■ TASK DESCRIPTION
Your reply should reproduce the data below without a single alteration, apart from dropping the images.

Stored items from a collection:
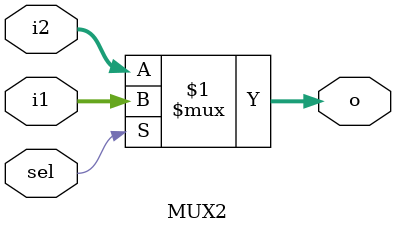
<source format=v>
`timescale 1ns / 1ps


module MUX2(
input [31:0]i1,
input [31:0]i2,
input sel,
output [31:0]o
    );
    assign o=sel?i1:i2;
endmodule

</source>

■ REPLY TO THE EXERCISE
<source format=v>
`timescale 1ns / 1ps


module MUX2(
input [31:0]i1,
input [31:0]i2,
input sel,
output [31:0]o
    );
    assign o=sel?i1:i2;
endmodule

</source>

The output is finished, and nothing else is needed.